WORK TO DO:
- A) Starting at the words "Myers, who takes" and stopping after "their bebop era.", write out that part of the bartender interview again with "bartender" swapped for "mixologist".
- B) Say whether each statement agrees with the bartender interview, answering yes or no and quoting the words that decide it: (i) Myers has worked behind bars in Portland for close to twelve years. (ii) Neal Dow was freed in exchange for Robert E. Lee's son. (iii) Dow and his father worked as tanners.

TEXT PROVIDED:
John Myers has been tending bar in Portland for almost a dozen years. He's worked at The Old Port Sea Grill, Local 188, The Snug, the late Oolong (now Spread), The Grill Room, Corner Room and now can be found behind the bar at The Portland Hunt & Alpine Club, where he says he and owner/bartender Andrew Volk "speak the same language" when it comes to making drinks.

Myers, who takes a deep interest in booze and cocktail history, is perhaps Portland's most recognizable and written about bartender. He's been profiled in depth by Down East magazine and the Portland Phoenix. He's also been interviewed by Portland Monthly and Esquire. For a special Hangover Power Hour edition interview with Eater Maine, Myers talks about everything from former Portland mayor/hater of alcohol Neal Dow ("Almost from the moment he grew pubic hair, he was a walking contradiction"), the decline of boozy lunches, why "Dana Street does not like cocktails in his restaurants," and how cocktails are entering their bebop era.

As someone knowledgeable in cocktail history, are there are stories from Portland's past that you find interesting?
Short answer: No. Having said that, Neal Dow is one of my favorite people in the whole American history scene, not just Portland. He's a thoroughly modern man. Almost from the moment he grew pubic hair, he was a walking contradiction. He was a Quaker. But he went to war. He Forrest Gumped his way through history. He hung out with the the Suffragettes and General Sherman. He and Sherman rode together outside of New Orleans during the Civil War. Susan B. Anthony and he were corresponding buddies. Samuel Tilden and he hung out a bit. He was the highest ranking Union soldier to be captured by the Confederacy. When he was captured, there was no longer a prisoner exchange. They'd suspended that. So he wrote to his wife and said, "We've got to put pressure on Congress, we have to do something to get me exchanged so I can come home." He was eventually exchanged for Robert E. Lee's nephew. He's just amazing.

He railed against the state government being the lender of choice to the industrial barons of the age, then he and some partners borrowed money from the State of Maine and defaulted. If it wasn't for Prohibition, people would think that he was a modern anti-hero, a complete contradiction. AMC would make a movie about him selling meth or something. Pompous, arrogant, just entertaining as all get-out.

Where did Dow's disdain for alcohol come from?
I wish I coined this phrase: We're an alcoholic republic. Always have been. The people who settled this country had a certain suspicion of water — that drinking water would make you act crazy like an Italian or Spaniard. In their worldview, there was nothing in water. It's like drinking vodka for me — there's no point to it. There's no energy to it. There's no heat to it. There's no life in it. Cider was much more interesting. They came from a culture of punch brothers. In this day and age, if you need a bunch of people to come over and help you move, you buy pizza and beer. In the old days, if you needed a barn raised, you bought barrels of cider and rum. In a ship's manifest it listed the human trade in the value equivalent of barrels of rum.

So Neal Dow is walking around the Portland town and he sees 12-year-old Irish kids drunk. There's nothing but squalor. Men are spending their time at the barrel rather than in their homes or supporting their families. He had a very New England, angry Calvisinist streak in his Quakerism. He and his father were tanners. He was one of the first people to really get behind the industrial side of the industrial revolution. I think part of his calculation was if you're an agricultural economy, it's OK to go about your work slightly buzzed. It's just manual labor. You've got to get through it somehow. But operating machines, you had to have your wits about you.

GIVEN ENTRIES:
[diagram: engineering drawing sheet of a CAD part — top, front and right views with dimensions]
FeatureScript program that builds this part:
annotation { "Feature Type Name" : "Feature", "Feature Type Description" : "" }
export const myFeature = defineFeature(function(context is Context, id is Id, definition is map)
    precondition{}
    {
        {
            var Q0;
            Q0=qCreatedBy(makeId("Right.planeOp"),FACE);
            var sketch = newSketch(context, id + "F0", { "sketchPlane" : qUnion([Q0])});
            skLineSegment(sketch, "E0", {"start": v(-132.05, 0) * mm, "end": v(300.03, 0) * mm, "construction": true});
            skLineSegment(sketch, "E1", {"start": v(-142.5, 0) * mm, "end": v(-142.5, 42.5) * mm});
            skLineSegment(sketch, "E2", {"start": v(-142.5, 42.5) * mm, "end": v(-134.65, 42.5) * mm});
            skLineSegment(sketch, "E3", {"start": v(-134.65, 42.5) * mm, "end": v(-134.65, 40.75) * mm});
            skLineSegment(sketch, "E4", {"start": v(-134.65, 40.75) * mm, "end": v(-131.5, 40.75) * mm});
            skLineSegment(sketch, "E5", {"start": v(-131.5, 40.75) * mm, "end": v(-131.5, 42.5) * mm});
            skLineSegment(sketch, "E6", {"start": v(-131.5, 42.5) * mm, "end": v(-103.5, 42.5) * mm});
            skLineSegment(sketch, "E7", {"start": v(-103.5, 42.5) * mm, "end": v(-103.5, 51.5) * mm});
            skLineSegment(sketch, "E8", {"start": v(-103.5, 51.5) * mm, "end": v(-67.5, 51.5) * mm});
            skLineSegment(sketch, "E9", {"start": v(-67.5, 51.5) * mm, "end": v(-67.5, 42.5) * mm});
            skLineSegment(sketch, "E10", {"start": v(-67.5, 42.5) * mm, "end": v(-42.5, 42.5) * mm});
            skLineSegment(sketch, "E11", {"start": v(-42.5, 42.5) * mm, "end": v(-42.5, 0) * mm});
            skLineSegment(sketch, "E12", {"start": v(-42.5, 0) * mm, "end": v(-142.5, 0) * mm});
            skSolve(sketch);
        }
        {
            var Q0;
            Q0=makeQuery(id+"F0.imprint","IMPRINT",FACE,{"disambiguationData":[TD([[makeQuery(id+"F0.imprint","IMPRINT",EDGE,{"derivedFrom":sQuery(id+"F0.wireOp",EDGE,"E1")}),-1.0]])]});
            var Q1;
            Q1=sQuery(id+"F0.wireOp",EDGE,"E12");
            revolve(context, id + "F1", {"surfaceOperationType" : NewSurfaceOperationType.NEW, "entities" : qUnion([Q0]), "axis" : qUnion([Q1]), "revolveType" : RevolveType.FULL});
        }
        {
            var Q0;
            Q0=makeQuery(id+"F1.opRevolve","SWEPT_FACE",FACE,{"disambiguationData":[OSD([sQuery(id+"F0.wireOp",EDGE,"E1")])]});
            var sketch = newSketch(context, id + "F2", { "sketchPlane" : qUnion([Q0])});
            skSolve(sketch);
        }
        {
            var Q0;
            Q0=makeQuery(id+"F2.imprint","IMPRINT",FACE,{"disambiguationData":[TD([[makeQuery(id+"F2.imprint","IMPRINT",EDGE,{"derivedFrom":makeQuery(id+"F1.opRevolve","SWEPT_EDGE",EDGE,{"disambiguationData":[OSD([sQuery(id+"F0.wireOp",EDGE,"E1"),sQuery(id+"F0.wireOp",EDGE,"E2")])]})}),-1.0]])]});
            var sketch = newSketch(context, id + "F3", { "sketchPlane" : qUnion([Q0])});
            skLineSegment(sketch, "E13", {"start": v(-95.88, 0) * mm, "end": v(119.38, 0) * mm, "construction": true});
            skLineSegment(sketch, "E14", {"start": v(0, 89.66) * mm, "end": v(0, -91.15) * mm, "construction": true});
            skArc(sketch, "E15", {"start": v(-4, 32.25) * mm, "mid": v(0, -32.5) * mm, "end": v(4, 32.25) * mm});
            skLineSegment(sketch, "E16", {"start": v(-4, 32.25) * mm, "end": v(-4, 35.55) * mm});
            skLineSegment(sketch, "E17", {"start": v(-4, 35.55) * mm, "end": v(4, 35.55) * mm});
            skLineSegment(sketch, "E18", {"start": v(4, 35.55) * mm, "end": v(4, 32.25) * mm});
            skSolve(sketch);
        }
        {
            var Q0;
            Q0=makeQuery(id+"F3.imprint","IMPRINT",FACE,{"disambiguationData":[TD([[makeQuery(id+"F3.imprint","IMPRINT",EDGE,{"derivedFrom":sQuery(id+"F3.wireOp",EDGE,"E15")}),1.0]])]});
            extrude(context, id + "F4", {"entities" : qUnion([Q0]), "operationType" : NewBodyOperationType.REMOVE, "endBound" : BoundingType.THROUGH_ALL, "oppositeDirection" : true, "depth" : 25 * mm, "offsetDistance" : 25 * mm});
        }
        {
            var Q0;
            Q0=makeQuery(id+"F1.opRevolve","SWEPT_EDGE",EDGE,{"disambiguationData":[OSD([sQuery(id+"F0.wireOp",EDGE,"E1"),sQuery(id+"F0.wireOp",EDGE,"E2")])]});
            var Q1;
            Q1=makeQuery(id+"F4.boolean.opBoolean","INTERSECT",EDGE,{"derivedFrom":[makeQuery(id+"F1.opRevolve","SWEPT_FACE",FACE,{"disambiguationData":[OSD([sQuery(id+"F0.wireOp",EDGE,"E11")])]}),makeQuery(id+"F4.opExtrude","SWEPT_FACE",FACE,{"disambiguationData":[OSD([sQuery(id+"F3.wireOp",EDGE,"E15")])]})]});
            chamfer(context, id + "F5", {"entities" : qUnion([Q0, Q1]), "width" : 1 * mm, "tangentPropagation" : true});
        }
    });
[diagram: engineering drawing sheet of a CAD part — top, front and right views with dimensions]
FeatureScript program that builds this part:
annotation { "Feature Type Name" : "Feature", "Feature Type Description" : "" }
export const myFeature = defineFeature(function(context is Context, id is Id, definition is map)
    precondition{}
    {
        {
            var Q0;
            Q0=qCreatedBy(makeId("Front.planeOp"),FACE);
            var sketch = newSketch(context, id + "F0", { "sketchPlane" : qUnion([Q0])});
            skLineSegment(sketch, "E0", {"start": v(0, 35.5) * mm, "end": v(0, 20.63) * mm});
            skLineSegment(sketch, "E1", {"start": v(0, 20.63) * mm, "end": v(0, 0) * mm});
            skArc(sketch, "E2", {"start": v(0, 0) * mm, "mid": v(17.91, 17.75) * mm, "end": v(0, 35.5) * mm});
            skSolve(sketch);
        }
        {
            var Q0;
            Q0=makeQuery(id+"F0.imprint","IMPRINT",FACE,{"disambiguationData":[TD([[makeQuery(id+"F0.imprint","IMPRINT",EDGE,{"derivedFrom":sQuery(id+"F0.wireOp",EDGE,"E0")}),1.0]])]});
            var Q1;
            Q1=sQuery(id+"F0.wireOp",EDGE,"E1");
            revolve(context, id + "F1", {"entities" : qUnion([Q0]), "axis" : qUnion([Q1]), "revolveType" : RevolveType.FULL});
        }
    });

REPLIES:
- A)
Myers, who takes a deep interest in booze and cocktail history, is perhaps Portland's most recognizable and written about mixologist. He's been profiled in depth by Down East magazine and the Portland Phoenix. He's also been interviewed by Portland Monthly and Esquire. For a special Hangover Power Hour edition interview with Eater Maine, Myers talks about everything from former Portland mayor/hater of alcohol Neal Dow ("Almost from the moment he grew pubic hair, he was a walking contradiction"), the decline of boozy lunches, why "Dana Street does not like cocktails in his restaurants," and how cocktails are entering their bebop era.

- B)
(i) Yes: "John Myers has been tending bar in Portland for almost a dozen years."
(ii) No: "He was eventually exchanged for Robert E. Lee's nephew."
(iii) Yes: "He and his father were tanners."